And Mr. Tan said: Why must Singapore guard extremely against protectionism?  Is not a government’s first responsibility towards its citizens?  And Mr. Tan said that although Governmental steps towards helping its own people first were laudable, more could be done.  Mr. Tan said, “of course protectionism per se is bad for the people.  But does not the Government have a responsibility to help those in need?  The Government should get its own house in order before agreeing to purely help others.”

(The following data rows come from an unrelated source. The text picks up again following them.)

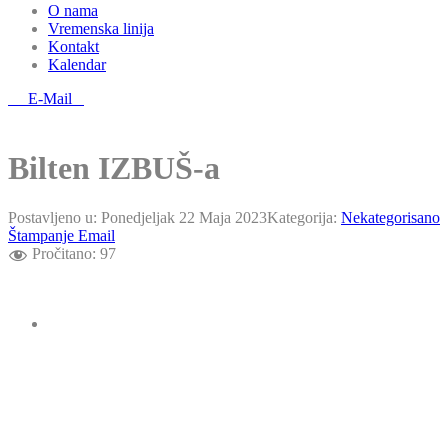
O nama
Vremenska linija
Kontakt
Kalendar
E-Mail
Bilten IZBUŠ-a
Postavljeno u:
Ponedjeljak 22 Maja 2023
Kategorija:
Nekategorisano
Štampanje
Email
Pročitano:
97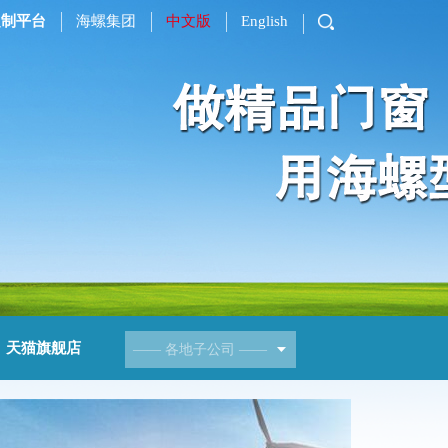
定制平台
海螺集团
中文版
English
天猫旗舰店
——
各地子公司
——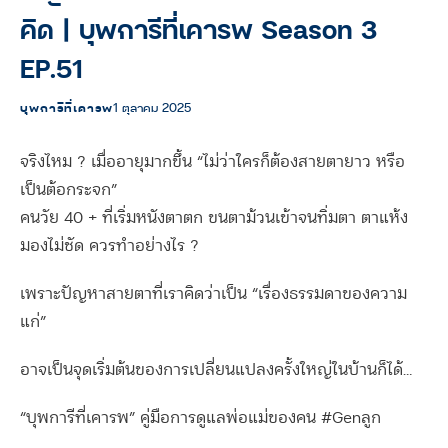
คิด | บุพการีที่เคารพ Season 3
EP.51
บุพการีที่เคารพ
1 ตุลาคม 2025
จริงไหม ? เมื่ออายุมากขึ้น “ไม่ว่าใครก็ต้องสายตายาว หรือ
เป็นต้อกระจก”
คนวัย 40 + ที่เริ่มหนังตาตก ขนตาม้วนเข้าจนทิ่มตา ตาแห้ง
มองไม่ชัด ควรทำอย่างไร ?
เพราะปัญหาสายตาที่เราคิดว่าเป็น “เรื่องธรรมดาของความ
แก่”
อาจเป็นจุดเริ่มต้นของการเปลี่ยนแปลงครั้งใหญ่ในบ้านก็ได้…
“บุพการีที่เคารพ” คู่มือการดูแลพ่อแม่ของคน #Genลูก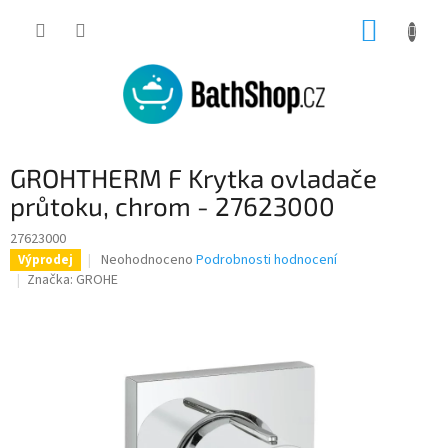
Přejít
NÁKUP
na
obsah
KOŠÍK
GROHTHERM F Krytka ovladače
průtoku, chrom - 27623000
27623000
Průměrné
Neohodnoceno
Podrobnosti hodnocení
Výprodej
hodnocení
Značka:
GROHE
produktu
je
0,0
z
5
hvězdiček.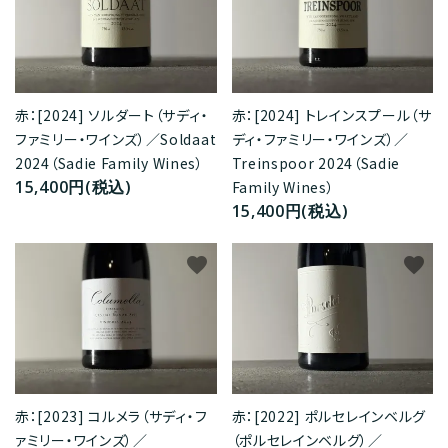
赤：[2024] ソルダート（サディ・
赤：[2024] トレインスプール（サ
ファミリー・ワインズ）／Soldaat
ディ・ファミリー・ワインズ）／
2024（Sadie Family Wines）
Treinspoor 2024（Sadie
15,400円(税込)
Family Wines）
15,400円(税込)
favorite
favorite
赤：[2023] コルメラ（サディ・フ
赤：[2022] ポルセレインベルグ
ァミリー・ワインズ）／
（ポルセレインベルグ）／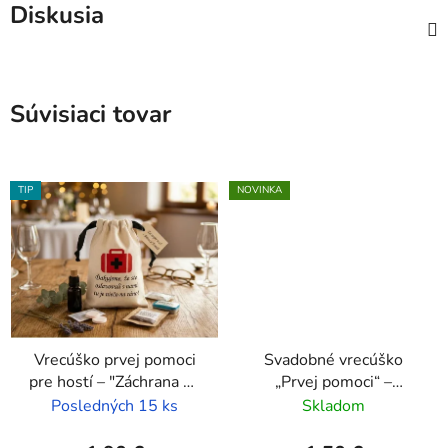
Diskusia
Súvisiaci tovar
TIP
NOVINKA
Vrecúško prvej pomoci
Svadobné vrecúško
pre hostí – "Záchrana na
„Prvej pomoci“ –
ráno po svadbe"
Záchrana na svadobné
Posledných 15 ks
Skladom
ráno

“True, we need foreign help.  But we need to set a standard to make sure that not every mother son is hired!  We need people who can help the country, not people who will leave when they see that conditions are not so good for them.  Singaporeans are already leaving, because they see that the help they need is not coming, or that people are given scholarships whereas they have to serve NS, get a huge bank loan for university, and much more.  What’s more, when we’re not wanted anymore, the Government tells us go retire in Malaysia because it’s cheaper!  Not that it doesn’t help my wallet – but i feel that the country doesn’t want me anymore since i am not economically viable anymore!”

Then, Mr. Tan came to this section:

If the Singaporean Government enacts policies that discriminate against foreign workers and PRs in the midst of an international call for continuing global free trade policies, would it not amount to the protectionist policies that Singapore must avoid?

Mr. Tan said: “So these are the protectionist policies that Singapore must avoid.  But must Singapore avoid protectionism?  The argument is not good, in that it accepts what the Government says as gospel truth.  If we avoid some kind of protectionism now, then what’s to prevent firms from hiring others who may not cost so much as a Singpaorean would expect?  Then what would happen to Singaporeans?  That the Government says that we must avoid this policy doesn’t mean that the policy is per se sound. It would be unwise to accept such a statement as it is as truth.  Protectionism must be expressed to a certain extent, because this is politics, not some textbook exercise you can use.  The opinion of the people should matter, but are we treated as if our opinions matter?”